*TASK STATEMENT*: Where the line with "left knee: (284, 272)" appears below, start writing out lines exactly, and finish with the line with "right knee: (269, 273)", which is included; write out nothing else.

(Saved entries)
- - -

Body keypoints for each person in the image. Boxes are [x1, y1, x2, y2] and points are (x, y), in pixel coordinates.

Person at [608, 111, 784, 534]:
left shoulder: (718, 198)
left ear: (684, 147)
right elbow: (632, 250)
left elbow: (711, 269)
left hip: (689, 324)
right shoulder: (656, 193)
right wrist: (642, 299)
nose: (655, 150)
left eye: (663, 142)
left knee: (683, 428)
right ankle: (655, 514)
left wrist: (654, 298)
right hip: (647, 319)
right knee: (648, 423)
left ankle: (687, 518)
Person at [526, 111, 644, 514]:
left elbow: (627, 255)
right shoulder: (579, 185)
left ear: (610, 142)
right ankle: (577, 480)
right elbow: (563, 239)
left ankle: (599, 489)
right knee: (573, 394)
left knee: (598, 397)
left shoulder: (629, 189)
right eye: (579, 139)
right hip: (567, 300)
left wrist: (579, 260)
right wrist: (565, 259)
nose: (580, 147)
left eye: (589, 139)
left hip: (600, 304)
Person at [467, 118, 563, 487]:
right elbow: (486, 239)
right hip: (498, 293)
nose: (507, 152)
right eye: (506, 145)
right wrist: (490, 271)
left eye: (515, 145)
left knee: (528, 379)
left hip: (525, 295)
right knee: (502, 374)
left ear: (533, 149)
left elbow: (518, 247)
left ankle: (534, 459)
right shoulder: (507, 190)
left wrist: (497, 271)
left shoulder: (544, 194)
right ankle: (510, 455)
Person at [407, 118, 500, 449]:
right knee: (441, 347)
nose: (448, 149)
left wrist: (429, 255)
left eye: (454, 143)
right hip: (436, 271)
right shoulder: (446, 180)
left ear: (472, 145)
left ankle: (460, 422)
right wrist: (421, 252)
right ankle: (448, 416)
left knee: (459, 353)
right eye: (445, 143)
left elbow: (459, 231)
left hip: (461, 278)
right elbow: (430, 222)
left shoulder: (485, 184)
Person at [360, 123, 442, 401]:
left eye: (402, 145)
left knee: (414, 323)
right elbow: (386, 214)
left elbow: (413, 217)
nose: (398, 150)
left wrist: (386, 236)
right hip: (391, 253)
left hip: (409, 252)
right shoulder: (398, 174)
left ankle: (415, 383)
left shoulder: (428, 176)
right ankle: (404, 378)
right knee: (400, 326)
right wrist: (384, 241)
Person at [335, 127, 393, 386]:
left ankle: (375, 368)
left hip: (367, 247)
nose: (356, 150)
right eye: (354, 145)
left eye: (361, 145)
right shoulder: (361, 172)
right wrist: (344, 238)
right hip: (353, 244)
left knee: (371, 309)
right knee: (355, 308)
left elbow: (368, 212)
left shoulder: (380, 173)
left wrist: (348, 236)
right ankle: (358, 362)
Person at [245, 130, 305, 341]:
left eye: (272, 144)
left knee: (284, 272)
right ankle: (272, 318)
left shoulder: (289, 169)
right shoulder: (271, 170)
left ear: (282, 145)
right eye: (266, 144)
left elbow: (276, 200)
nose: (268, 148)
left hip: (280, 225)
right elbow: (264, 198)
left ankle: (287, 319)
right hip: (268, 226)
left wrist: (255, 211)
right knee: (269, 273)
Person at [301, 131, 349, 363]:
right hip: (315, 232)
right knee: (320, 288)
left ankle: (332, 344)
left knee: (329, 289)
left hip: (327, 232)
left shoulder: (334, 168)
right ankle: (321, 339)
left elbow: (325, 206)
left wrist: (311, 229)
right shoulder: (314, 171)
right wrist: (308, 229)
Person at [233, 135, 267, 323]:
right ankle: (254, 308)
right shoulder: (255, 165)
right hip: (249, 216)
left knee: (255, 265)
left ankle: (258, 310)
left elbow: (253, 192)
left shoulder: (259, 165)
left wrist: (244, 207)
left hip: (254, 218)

- - -

*TASK RESULT*:
left knee: (284, 272)
right ankle: (272, 318)
left shoulder: (289, 169)
right shoulder: (271, 170)
left ear: (282, 145)
right eye: (266, 144)
left elbow: (276, 200)
nose: (268, 148)
left hip: (280, 225)
right elbow: (264, 198)
left ankle: (287, 319)
right hip: (268, 226)
left wrist: (255, 211)
right knee: (269, 273)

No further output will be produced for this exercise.